Jedoch vor der Darbietung der Disputation des Synesios habe er beschlossen, über einige Inhalte mit ihm, Bonar, als eine Art Vorwort zu sprechen, denn er glaube, des Bonar nicht anders als er sich frage, warum gerade in diesen Zeiten des Sittenverfalls wenig oder gar nichts zu dessen Korrektur unternommen werde. Zeichen des nahenden Untergangs könne man überall erkennen. Dies jedoch sei nicht die Schuld derer, die ernsthaft gegen das Unheil ankämpften, sondern liege daran, dass man zu spät zur Medizin gegriffen habe, während die Krankheit bereits zu stark geworden sei (sero medicina paratur, / Cum mala per longas [con]valuere moras, Ov. Rem. 91f.)

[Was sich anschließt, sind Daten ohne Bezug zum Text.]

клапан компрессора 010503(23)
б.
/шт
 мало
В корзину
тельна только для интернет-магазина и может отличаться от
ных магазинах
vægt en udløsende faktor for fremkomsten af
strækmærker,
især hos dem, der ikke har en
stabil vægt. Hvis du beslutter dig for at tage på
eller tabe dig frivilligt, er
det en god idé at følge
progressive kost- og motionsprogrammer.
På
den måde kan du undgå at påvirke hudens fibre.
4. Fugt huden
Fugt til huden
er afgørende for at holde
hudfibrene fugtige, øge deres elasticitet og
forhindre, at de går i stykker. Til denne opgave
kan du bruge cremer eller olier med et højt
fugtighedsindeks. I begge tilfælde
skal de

Man könne wie in einem Spiegel der Geschichte aus der Vergangenheit heraus Anfang und Fortschritt ebenso wie Untergang aller Dinge beobachten, nützlich seien und Lob unter den Menschen finden. Und dies scheine eine Art Naturgesetz zu sein, dass großen Taten und Menschen nur ein geringes Lob bestimmt sei und die Lehre von der Rede vom Eifer, irgendetwas außergewöhnliches zu tun, übertroffen werde. Deshalb seien zweifelsohne die Menschen mit herausragendem Talent und Wissen besonders zu jenen Zeiten und Orten erschienen, zu denen die wenigsten schriftlichen Aufzeichnungen gab, die großen Anführer und Feldherren seien aber nicht von den Kriegsberichten geformt worden, sondern durch militärisches Training und Erfahrung. An Romulus habe sicher niemand etwas geschrieben darüber, wie ein Staat strukturiert werde, an Caesar und andere dagegen schrieben viele, wobei aber ebendieser Staat damals bereits zu Grunde ging, wie er vorher gerade angefangen hatte, sich zu bilden und zu festigen.

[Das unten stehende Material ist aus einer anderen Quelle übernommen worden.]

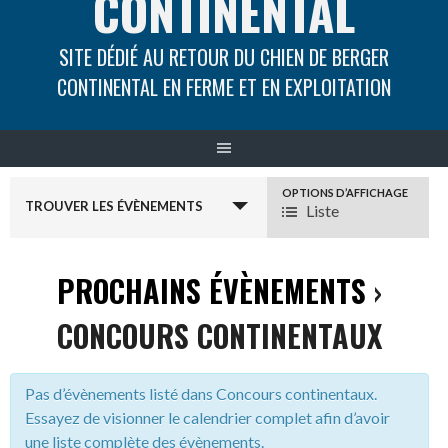
CONTINENTAL
SITE DÉDIÉ AU RETOUR DU CHIEN DE BERGER
CONTINENTAL EN FERME ET EN EXPLOITATION
NAVIGATION
OPTIONS D’AFFICHAGE
TROUVER LES ÉVÈNEMENTS
Liste
PAR
L’AFFICHAGE
PROCHAINS ÉVÈNEMENTS
›
DES
CONCOURS CONTINENTAUX
ÉVÈNEMENTS
Pas d’évènements listé dans Concours continentaux.
Essayez de visionner le calendrier complet afin d’avoir
une liste complète des évènements.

Wer sich damit beschäftige, merke, dass es sich auch mit anderen Dingen so verhalten habe. Wann hätten die Menschen etwa jemals weniger ordentlich und geschliffen gesprochen als zu den Zeiten, da es eine Flut an Grammatikbüchern gegeben habe? Was sei nach Demosthenes und Cicero noch an rhetorischen Schriften erhalten? Dennoch sei bekannt, welche Art von Rhetorik danach existierte.

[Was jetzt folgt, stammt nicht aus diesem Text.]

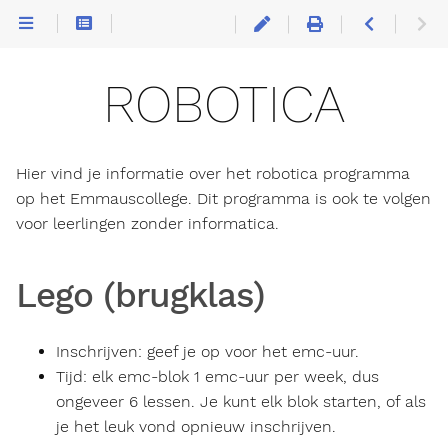
Lego
(brugklas)
Lego
ROBOTICA
League
(2e
klas)
Lego
League
(3e
klas)
Hier vind je informatie over het robotica programma
Robot in
op het Emmauscollege. Dit programma is ook te volgen
a Week +
Rookie
voor leerlingen zonder informatica.
Challenge
(3e klas)
FTC
(4
Lego (brugklas)
havo
+ 4
vwo)
NGEN
FTC
(5
Inschrijven: geef je op voor het emc-uur.
havo
Tijd: elk emc-blok 1 emc-uur per week, dus
+ 5
vwo)
ongeveer 6 lessen. Je kunt elk blok starten, of als
Profielwerkstuk
(5 havo + 5
je het leuk vond opnieuw inschrijven.
vwo)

Ebenso verhalte es sich mit der Architektur, der Malerei und vielen anderen Dingen. Herodot, von dem er eine große Menge halte, sei es, weil sein mittelmäßiger Intellekt doch Geschmack habe oder noch aus Liebe zu seiner früheren Erziehung, Herodot schreibe im Buch Thalia, es gebe viele Dinge, die man mit Worten nicht erklären könne, nur an der Sache selbst. Andere Dinge könnten freilich mit Worten erklärt werden, danach gebe es aber keine rühmenswerte Errungenschaft auf diesem Gebiet mehr. (Natürlich fehle in seiner lateinischen Paraphrase die Eleganz und der Glanz der griechischen Darstellung, die einerseits durch die Wortwahl, andererseits durch die Komposition so süß sei, dass selbst die Muse, deren Name das Buch ziert, es nicht schöner machen könnte.)


(Alexander Hubert)

Anmerkungen

"und auch von seiner materiellen Unterstützung für Rheticus": Dem hatte Boner nämlich gestattet, vor dem Anwesen seiner Familie einen Obelisken für seine trigonometrischen Studien zu errichten.